LA MEMORIA: VACCINO CONTRO L’INDIFFERENZA


Il giorno 30 gennaio 2018, in occasione della ricorrenza della Giornata della Memoria ci siamo recati a Milano presso il Memoriale della Shoah per incontrare una reduce dell’Olocausto, di cui ancora porta nel cuore, così come sulla pelle, i segni, i ricordi: Liliana Segre. 
Le parole della senatrice a vita sono introdotte da diversi interventi, tra cui quello del Vicepresidente della Fondazione Memoriale della Shoah, Roberto Jarach: Egli annuncia la fine dei lavori per il mantenimento del Memoriale entro il 2019, grazie alla firma di un decreto del Ministero dei Beni Culturali per lo stanziamento di fondi. Ma qual è il collegamento tra Olocausto e Memoriale? Quest’ultimo è laboratorio di convivenza e spazio di solidarietà, poiché ha accolto negli ultimi anni oltre settemila profughi. Nel contempo, memoria significa non voltarsi di fronte al dramma altrui: memoria, convivenza e solidarietà sono, quindi, profondamente legate. 
Significativo é stato, inoltre, l’intervento del Rabbino capo della Comunità Ebraica di Milano, il quale sottolinea la presenza, giá nel libro dell’Esodo, di stragi, persecuzioni, nonché tentativi parziali di sterminio del popolo ebraico: L’antisemitismo presenta, pertanto, la peculiarità di essere “vecchio, vecchissimo”, ma nel contempo è nuovo, poiché si ripete l’idea di complotto ebraico e ripetitiva è la spietatezza dell’odio antisemita. Si tratta di un sentimento che è in grado ogni volta di adattarsi alle paure, ai pregiudizi, alle novità storiche. "Guai a farsi ingannare dai vestiti nuovi che può assumere questo odio!"

Alfá, 22 anni, di origine guineense, è stato arrestato nel 2015 durante lo svolgimento di manifestazioni politiche organizzate da studenti, alle quali si è opposto violentemente il governo. All’arresto seguono torture che si prolungano per giorni; I genitori tentano in ogni modo di creare legami con il figlio in "un Paese dove non esistono i diritti umani". Alfá riesce ad evadere e raggiungere il campo profughi in Libia, dove spesso assiste a scene di violenza sessuale nei confronti di molte donne. Perché inserire la vicenda biografica di un giovane profugo nel contesto della memoria? Violenze e torture efferate, tentativi di allacciare legami con il mondo esterno, desiderio di evasione, pericolo incombente: Costanti che accomunano la testimonianza di Alfà e quella dei tanti Ebrei che hanno conosciuto in prima persona la deportazione nei campi di concentramento. 

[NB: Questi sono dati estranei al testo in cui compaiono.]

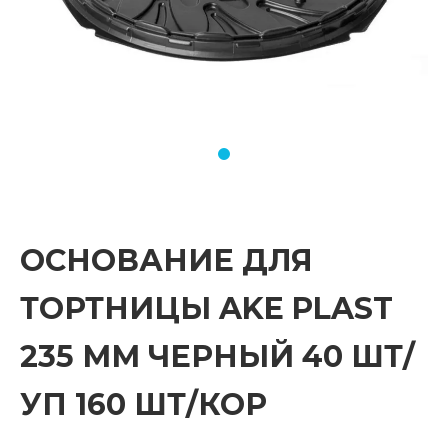
ОСНОВАНИЕ ДЛЯ
ТОРТНИЦЫ AKE PLAST
235 ММ ЧЕРНЫЙ 40 ШТ/
УП 160 ШТ/КОР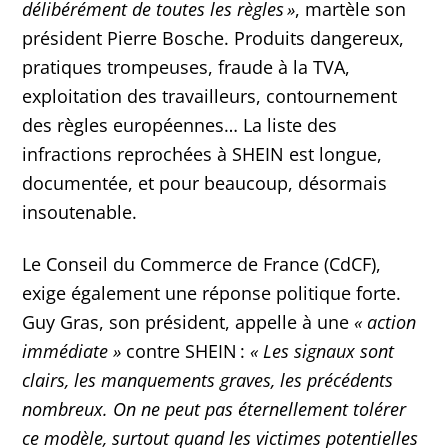
délibérément de toutes les règles »
, martèle son
président Pierre Bosche. Produits dangereux,
pratiques trompeuses, fraude à la TVA,
exploitation des travailleurs, contournement
des règles européennes… La liste des
infractions reprochées à SHEIN est longue,
documentée, et pour beaucoup, désormais
insoutenable.
Le Conseil du Commerce de France (CdCF),
exige également une réponse politique forte.
Guy Gras, son président, appelle à une
« action
immédiate »
contre SHEIN :
« Les signaux sont
clairs, les manquements graves, les précédents
nombreux. On ne peut pas éternellement tolérer
ce modèle, surtout quand les victimes potentielles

Ed infine, l’intervento di Liliana Segre. Deportata il 30 gennaio 1944, proprio da quei binari presso cui si è battuta per la costruzione del Memoriale. Ma com’era quel luogo? Viene descritto come un antro buio, verso cui si veniva portati in camion attraversando la città silente, indifferente, la città che non aveva scelto. Solo pochi avevano scelto, coloro che avrebbero conosciuto la deportazione, di lì a poco, questa volta non per la colpa di essere nati, bensì per avere scelto.

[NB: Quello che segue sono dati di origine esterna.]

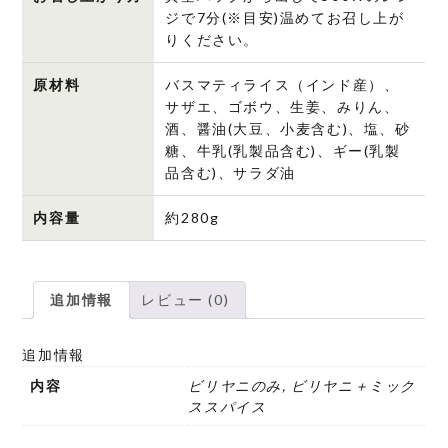
ジで7分(※目安)温めてお召し上が
りください。
原材料
バスマティライス（インド産）、
サザエ、ゴボウ、生姜、みりん、
酒、醤油(大豆、小麦含む)、塩、砂
糖、牛乳(乳製品含む)、ギー(乳製
品含む)、サラダ油
内容量
約280g
追加情報
レビュー (0)
追加情報
内容
ビリヤニのみ, ビリヤニ＋ミック
ススパイス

 INDIFFERENZA, scritta in caratteri cubitali, “perché era terribile allora e lo è anche ora.” Persistono “rigurgiti di razzismo, antisemitismo, parole ormai passate di moda, che la storia aveva classificato come un periodo in cui le coscienze dovevano essere lavate da un futuro diverso”. L’unico aggettivo che Liliana Segre trova per descrivere il dramma dell’indifferenza è “osceno”: Subito dopo la guerra, non erano passati l’antisemitismo, il fascismo, il nazismo, ma erano silenti e venivano covati sotto quella cenere che doveva essere simbolo di tutti i morti, ma che, in realtà, era simbolo di indifferenza. Era impossibile, in quegli anni, tornare a parlare di avvenimenti ancora troppo vivi nella memoria, erano troppi i testimoni, troppo aperte le ferite. Ma altri genocidi sono diventati una riga nei libri di storia. “Il compito che mi sono data”, conclude Liliana Segre, “è dare voce a coloro che non sono tornati: Sono loro i veri testimoni della Shoah.” Il compito di tutti noi è, quindi, evitare che milioni di nomi diventino semplicemente “una riga nei libri di storia.”